[Saved data entries]

####

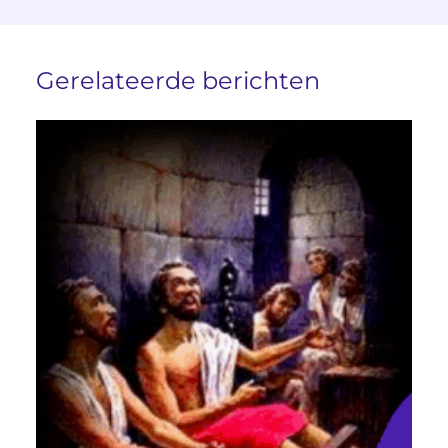
Gerelateerde berichten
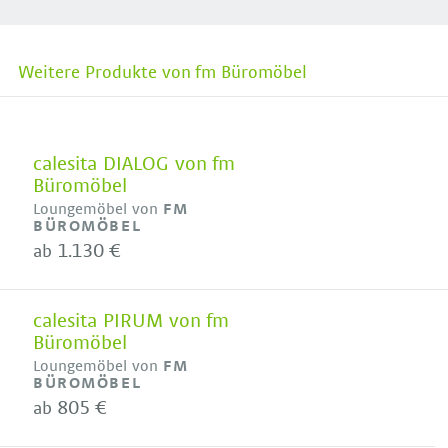
Weitere Produkte von fm Büromöbel
calesita DIALOG von fm
Büromöbel
Loungemöbel von
FM
BÜROMÖBEL
1.130 €
ab
calesita PIRUM von fm
Büromöbel
Loungemöbel von
FM
BÜROMÖBEL
805 €
ab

####

Job: Give the data again exactly. Keep the images out.

Exercise result:
Gerelateerde berichten
Weitere Produkte von fm Büromöbel
calesita DIALOG von fm
Büromöbel
Loungemöbel von
FM
BÜROMÖBEL
1.130 €
ab
calesita PIRUM von fm
Büromöbel
Loungemöbel von
FM
BÜROMÖBEL
805 €
ab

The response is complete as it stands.